DATA SECTION: Begin
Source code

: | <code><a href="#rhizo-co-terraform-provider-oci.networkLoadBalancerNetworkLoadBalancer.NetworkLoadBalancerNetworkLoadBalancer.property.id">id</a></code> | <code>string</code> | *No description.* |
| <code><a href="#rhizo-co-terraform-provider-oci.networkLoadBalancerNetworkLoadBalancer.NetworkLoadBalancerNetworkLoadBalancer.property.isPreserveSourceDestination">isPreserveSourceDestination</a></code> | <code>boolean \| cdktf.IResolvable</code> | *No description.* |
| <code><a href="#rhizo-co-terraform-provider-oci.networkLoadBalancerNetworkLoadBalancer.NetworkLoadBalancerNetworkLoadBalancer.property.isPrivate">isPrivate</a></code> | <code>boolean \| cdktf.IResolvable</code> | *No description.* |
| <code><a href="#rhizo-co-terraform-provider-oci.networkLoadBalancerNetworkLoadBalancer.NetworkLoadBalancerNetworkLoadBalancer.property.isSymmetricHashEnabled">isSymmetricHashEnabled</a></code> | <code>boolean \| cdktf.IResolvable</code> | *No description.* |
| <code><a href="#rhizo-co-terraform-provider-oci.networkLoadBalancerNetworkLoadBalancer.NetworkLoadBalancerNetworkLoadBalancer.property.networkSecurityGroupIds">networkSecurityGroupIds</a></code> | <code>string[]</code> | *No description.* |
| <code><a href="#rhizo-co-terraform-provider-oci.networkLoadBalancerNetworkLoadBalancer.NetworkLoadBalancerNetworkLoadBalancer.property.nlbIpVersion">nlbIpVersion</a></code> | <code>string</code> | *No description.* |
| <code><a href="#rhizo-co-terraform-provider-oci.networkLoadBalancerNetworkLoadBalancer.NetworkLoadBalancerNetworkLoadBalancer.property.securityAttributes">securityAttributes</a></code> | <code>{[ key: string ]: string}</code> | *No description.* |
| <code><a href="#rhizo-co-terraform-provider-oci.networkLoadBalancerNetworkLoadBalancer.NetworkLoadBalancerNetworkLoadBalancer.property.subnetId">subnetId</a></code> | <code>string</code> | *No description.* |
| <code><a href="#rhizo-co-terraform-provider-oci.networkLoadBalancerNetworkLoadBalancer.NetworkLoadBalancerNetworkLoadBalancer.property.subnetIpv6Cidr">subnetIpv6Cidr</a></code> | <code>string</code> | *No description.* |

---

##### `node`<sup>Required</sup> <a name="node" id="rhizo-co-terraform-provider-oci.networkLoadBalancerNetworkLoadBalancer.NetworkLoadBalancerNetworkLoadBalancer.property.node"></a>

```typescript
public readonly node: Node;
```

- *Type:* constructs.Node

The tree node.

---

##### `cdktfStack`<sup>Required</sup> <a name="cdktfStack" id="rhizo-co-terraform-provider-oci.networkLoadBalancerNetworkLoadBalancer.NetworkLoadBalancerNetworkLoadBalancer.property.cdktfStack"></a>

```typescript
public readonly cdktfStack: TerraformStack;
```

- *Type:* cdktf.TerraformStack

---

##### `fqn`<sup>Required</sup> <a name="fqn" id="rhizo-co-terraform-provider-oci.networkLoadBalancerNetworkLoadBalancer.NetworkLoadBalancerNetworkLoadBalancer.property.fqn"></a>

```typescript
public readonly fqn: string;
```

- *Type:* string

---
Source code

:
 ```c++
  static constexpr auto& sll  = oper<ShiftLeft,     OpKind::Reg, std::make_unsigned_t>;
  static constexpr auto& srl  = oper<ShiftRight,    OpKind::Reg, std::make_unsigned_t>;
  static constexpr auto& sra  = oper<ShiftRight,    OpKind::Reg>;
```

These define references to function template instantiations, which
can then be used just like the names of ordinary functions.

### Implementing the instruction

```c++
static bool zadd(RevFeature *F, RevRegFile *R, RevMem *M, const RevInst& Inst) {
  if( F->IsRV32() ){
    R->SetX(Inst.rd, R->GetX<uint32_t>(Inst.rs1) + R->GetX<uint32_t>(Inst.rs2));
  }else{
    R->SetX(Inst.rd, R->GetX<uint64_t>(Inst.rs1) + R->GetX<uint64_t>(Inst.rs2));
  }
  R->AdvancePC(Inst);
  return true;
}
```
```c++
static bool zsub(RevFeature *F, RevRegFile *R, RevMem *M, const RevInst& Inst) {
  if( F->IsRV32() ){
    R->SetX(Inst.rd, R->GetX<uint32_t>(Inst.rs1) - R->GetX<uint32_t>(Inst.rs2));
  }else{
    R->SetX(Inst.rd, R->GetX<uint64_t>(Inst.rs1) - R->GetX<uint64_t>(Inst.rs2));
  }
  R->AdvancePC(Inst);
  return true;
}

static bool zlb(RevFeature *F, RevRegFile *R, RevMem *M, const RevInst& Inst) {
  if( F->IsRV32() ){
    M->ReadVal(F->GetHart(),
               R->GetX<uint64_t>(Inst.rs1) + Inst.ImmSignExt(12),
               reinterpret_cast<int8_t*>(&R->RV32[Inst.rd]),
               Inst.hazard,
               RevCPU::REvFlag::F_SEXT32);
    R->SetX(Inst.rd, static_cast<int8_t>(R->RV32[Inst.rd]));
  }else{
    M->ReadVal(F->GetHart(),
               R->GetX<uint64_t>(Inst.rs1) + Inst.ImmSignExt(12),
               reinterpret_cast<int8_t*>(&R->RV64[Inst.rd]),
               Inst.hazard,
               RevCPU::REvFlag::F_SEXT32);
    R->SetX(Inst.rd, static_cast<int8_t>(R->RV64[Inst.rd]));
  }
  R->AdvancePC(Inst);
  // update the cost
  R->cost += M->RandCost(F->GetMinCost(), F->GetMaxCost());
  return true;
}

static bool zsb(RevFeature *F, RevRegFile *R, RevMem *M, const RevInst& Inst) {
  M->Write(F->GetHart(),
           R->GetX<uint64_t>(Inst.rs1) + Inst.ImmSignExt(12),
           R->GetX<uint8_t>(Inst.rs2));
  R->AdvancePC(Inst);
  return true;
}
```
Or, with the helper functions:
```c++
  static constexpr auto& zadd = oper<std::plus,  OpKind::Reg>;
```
DATA SECTION: End
» **WHAT THE EXERCISE ASKS**
Return every line above in which the string "OpKind" occurs.

» **RESULT FOR THIS TASK**
  static constexpr auto& sll  = oper<ShiftLeft,     OpKind::Reg, std::make_unsigned_t>;
  static constexpr auto& srl  = oper<ShiftRight,    OpKind::Reg, std::make_unsigned_t>;
  static constexpr auto& sra  = oper<ShiftRight,    OpKind::Reg>;
  static constexpr auto& zadd = oper<std::plus,  OpKind::Reg>;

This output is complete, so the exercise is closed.